Barend verweet zichzelf dat hij er nog steeds niet in geslaagd was Luuks vertrouwen terug te winnen. Na zijn overhaaste vertrek woonde hij met Gerda in Alamo Heights, vlak boven San Antonio. De organisatie waarvoor Faiz Erdal werkte, had hem 400.000 dollar, een royaal salaris en een prachtige woning op naam - met nanny - gegeven in ruil voor de belofte dat hij Luuk Appels zou helpen een betere proefpersoon te worden. En dan niet beter in de zin van 'precies teruggeven wat de wetenschappers willen', maar: de mensen van het Center for Advanced Genetic Studies helpen hun doelstellingen te bereiken. En die hadden uitsluitend te maken met de inzet van Luuks zintuiglijke vermogens, zijn telepathische gaven en misschien vooral dat ene, nieuwe zintuig.
Een voorwaarde voor de deal was geweest dat er geen contact zou zijn met hun oude wereld. Daarom had hij ook een nieuwe identiteit gekregen. Chris de Kort heette hij. Niet zijn eigen keus, maar daarover viel niet te discussiëren. Gerda had haar voornaam gelukkig kunnen houden. Haar zou men niet gemakkelijk op het spoor komen. In hun bungalow - en soms heel dicht bij hem - woonde ook Felicia, die de zorg voor Gerda grotendeels van hem had overgenomen. Het ging goed met Gerda. Ze had een paar vriendinnen, die gelukkig weinig vragen stelden. En er was nog geen spoor van puberteit, misschien was ze zelfs wat aan de kinderlijke kant. Aan zijn hand was ze met hem meegelopen door de eindeloze gangen van het Center. Het was de eerste keer dat ze hier was. Als ze een beetje benauwd werd van wat ze zag - steile mensen, metaaldetectoren en snuffelmachines, felgekleurde schilderijen op platina-achtige wanden - kneep ze in zijn hand. Barend durfde zich niet voor te stellen wat er kon gebeuren als hij zich niet aan de afspraken hield of hun verwachtingen zou beschamen. Dat hij de goodwill in zijn ooit bloeiende huisartspraktijk vernietigde, speelde geen rol. Ook dat maakte deel uit van de deal. Het Center wilde wel helpen om zijn huis in Waalwijk te verkopen, maar dat vond hij nog te vroeg.
Er bevond zich nog een vierde persoon in deze gezellig bedoelde kamer met metalige wanden: de man 'John', die vooral de rol van bewaker had. Hij had een hoekige kop op een brede nek, met - verrassend voor zijn leeftijd van ongeveer vijfendertig - grijze krulharen in zijn nek en grijze, krullende bakkebaarden. Zelfs uit zijn oren en neus kwamen grijze krulharen. Ieder ander hier in het Center zag er onberispelijk uit. John sprak zelden een woord, behalve als iets hem niet aanstond, en dan was hij erg duidelijk. Hij verstond Nederlands en droeg een oortelefoontje. Er waren ook mensen die vriendelijker met Luuk omgingen, maar die waren er nu niet. Misschien wilden ze de Nederlandse huisarts niet in de weg lopen, al zou dat voor het eerst zijn.
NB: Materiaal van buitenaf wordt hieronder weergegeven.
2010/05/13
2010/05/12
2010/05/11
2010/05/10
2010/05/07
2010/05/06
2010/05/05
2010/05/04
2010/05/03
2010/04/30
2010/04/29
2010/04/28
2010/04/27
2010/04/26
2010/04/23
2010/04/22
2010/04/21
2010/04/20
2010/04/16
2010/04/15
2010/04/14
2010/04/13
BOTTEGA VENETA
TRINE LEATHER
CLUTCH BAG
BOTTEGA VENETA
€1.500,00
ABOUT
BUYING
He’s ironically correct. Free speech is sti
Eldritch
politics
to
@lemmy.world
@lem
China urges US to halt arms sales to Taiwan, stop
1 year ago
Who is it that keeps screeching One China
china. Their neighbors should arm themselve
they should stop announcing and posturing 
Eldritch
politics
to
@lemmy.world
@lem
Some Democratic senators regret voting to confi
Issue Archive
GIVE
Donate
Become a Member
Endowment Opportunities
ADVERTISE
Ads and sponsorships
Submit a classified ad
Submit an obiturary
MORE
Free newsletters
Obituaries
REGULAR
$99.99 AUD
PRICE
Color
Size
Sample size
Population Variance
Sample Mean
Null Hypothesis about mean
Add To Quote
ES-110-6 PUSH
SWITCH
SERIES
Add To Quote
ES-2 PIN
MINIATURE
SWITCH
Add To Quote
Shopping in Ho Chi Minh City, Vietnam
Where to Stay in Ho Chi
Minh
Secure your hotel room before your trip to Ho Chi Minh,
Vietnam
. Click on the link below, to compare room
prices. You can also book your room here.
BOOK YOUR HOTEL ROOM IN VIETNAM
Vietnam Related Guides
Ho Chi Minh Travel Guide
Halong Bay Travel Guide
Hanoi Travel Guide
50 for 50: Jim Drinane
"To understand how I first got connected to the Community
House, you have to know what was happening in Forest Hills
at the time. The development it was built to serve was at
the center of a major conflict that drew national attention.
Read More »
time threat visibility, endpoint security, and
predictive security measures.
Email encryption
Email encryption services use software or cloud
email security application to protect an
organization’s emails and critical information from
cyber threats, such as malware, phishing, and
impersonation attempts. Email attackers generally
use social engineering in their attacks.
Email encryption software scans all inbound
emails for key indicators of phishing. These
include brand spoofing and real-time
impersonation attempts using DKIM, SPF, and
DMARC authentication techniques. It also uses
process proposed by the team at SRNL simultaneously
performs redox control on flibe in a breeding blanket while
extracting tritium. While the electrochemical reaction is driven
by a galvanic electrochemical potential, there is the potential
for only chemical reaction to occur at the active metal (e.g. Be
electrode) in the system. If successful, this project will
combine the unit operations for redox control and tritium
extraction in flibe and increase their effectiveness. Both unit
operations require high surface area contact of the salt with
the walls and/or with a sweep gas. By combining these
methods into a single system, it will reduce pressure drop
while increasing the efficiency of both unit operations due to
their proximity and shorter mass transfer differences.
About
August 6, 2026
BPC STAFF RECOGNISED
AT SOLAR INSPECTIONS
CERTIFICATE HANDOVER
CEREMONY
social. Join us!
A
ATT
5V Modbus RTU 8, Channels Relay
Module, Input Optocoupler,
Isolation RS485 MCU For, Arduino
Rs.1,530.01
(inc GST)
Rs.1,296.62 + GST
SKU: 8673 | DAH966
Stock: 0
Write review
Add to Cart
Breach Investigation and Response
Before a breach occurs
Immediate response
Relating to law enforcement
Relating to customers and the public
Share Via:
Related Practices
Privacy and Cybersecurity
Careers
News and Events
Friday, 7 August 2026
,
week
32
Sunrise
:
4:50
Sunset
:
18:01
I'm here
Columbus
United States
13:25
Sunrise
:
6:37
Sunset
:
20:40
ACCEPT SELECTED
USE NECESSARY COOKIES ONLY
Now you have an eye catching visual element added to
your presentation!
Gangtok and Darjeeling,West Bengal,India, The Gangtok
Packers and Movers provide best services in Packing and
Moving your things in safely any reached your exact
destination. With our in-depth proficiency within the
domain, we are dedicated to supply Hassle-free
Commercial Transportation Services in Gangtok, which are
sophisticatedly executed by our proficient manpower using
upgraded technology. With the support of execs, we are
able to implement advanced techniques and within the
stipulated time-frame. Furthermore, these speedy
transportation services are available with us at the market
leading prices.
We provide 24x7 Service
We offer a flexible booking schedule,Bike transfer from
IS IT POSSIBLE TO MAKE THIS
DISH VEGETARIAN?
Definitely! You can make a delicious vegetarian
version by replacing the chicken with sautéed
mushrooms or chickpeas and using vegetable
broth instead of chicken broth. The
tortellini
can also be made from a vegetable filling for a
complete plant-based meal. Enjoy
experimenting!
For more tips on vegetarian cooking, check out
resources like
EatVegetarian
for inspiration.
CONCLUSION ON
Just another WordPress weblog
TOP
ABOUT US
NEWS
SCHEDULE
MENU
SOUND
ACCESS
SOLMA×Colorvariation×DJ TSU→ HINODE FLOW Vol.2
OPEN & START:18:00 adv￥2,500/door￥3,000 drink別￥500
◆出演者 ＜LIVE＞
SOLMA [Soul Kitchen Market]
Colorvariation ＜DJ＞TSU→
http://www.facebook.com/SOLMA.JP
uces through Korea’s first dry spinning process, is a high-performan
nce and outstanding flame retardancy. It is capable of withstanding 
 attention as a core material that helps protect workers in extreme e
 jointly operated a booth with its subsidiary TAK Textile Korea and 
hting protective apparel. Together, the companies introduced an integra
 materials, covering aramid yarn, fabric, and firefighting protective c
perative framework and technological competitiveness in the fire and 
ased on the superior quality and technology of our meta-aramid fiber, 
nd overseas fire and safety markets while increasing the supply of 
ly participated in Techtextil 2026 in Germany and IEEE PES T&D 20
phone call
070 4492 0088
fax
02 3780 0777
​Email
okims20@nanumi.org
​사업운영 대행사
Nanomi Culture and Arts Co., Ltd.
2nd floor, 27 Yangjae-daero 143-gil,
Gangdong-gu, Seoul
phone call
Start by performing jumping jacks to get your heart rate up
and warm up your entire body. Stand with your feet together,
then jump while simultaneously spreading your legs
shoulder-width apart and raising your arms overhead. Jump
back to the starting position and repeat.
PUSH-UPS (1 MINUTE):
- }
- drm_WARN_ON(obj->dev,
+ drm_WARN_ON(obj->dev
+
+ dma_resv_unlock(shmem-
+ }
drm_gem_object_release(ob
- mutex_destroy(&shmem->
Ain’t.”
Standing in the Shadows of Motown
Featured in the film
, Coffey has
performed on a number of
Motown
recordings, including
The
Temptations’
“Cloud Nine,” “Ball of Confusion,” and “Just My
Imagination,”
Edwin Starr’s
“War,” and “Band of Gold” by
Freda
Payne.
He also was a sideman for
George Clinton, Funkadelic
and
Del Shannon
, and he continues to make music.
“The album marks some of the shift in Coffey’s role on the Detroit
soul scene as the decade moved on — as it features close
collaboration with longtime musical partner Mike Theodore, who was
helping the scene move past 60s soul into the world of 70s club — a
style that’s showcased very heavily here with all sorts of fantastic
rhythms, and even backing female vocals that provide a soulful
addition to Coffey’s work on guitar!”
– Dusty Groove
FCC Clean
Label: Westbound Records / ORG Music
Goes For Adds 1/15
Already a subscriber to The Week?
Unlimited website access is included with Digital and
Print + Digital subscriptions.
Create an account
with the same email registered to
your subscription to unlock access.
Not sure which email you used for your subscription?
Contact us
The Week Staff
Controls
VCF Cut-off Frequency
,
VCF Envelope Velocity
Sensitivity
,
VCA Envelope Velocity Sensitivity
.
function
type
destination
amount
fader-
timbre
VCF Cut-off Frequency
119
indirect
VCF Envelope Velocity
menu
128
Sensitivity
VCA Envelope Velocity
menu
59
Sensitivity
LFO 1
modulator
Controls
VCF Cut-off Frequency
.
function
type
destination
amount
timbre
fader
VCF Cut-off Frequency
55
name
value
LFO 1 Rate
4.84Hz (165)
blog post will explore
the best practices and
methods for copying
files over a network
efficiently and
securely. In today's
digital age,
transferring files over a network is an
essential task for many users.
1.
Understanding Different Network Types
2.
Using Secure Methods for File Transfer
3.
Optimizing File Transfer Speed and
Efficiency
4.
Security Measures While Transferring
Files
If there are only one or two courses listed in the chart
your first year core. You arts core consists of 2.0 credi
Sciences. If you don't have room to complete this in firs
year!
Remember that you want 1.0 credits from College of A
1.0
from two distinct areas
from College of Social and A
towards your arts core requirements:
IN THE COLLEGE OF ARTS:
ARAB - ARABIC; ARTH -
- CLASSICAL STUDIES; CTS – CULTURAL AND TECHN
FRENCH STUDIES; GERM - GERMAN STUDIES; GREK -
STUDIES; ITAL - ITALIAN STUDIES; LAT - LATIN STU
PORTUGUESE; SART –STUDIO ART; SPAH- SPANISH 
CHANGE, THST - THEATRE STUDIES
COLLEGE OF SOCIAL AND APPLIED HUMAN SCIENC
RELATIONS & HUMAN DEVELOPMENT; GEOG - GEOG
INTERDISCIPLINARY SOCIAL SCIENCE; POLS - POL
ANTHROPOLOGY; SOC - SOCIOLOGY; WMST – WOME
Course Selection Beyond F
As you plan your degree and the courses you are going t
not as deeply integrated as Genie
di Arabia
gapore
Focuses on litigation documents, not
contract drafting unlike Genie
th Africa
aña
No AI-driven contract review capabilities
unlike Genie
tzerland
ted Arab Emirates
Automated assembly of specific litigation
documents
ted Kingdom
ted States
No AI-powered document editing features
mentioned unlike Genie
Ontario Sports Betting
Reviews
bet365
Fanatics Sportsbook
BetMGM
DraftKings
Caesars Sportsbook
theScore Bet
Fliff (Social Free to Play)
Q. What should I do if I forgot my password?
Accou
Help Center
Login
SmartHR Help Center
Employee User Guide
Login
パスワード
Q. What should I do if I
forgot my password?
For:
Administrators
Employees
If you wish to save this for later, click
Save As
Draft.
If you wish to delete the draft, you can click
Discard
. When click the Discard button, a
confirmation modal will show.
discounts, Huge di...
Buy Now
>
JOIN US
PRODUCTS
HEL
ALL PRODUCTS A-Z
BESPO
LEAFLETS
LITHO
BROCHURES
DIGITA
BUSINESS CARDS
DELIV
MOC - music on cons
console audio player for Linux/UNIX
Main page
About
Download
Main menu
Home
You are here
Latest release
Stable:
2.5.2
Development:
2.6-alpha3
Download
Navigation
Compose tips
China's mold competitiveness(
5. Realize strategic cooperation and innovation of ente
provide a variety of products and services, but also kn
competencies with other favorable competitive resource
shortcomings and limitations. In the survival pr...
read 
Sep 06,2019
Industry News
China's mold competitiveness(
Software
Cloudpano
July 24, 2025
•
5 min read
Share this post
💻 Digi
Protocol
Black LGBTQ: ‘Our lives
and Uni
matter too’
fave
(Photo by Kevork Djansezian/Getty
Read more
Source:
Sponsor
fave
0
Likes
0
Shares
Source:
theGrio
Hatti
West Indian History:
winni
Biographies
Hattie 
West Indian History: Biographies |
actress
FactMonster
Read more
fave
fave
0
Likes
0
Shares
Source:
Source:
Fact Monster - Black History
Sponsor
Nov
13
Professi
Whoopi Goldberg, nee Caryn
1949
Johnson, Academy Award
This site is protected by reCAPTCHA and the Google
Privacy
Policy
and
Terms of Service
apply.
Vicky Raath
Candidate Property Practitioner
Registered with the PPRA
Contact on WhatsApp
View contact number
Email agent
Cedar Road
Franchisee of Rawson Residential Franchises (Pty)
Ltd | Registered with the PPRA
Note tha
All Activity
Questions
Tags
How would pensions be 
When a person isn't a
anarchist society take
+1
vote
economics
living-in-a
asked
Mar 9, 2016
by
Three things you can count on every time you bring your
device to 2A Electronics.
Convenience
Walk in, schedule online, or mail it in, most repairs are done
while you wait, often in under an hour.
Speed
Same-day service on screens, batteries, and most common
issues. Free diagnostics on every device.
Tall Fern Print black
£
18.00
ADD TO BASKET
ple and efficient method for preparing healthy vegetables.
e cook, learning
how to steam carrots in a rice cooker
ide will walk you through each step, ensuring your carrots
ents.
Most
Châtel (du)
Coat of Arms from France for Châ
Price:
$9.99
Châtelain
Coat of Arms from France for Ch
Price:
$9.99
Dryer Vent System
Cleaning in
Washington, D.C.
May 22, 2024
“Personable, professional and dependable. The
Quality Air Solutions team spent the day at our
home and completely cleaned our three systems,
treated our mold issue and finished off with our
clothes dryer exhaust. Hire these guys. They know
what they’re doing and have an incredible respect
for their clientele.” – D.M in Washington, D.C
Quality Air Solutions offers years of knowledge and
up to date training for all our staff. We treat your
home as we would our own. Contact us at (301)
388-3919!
Luuk had nog steeds alleen aandacht voor zijn treinen. Deze speelkamer - er waren er meer - mat ongeveer vier bij zes meter. Meer dan de helft van de crèmekleurige vloerbedekking werd in beslag genomen door een ingewikkeld stelsel van treinsporen dat het Center voor de ontvoerde jongen had neergelegd. Het was overdaad. Dom of Amerikaans, en misschien lag dat verdomd dicht bij elkaar. De jongen had er misschien meer mee gekund als hij zelf een stuk baan had mogen aanleggen. Er liepen vast psychologen rond in dit gebouw, maar daar was weinig van te merken. Af en toe moederde er iemand over Luuk, maar zonder veel succes. Uiteraard. Het was nogal een veeg teken dat alle pogingen om de jongen zich op zijn gemak te laten voelen de laatste tijd zo halfslachtig verliepen, alsof men het niet meer met hem zag zitten. Alsof hij al half was afgeschreven.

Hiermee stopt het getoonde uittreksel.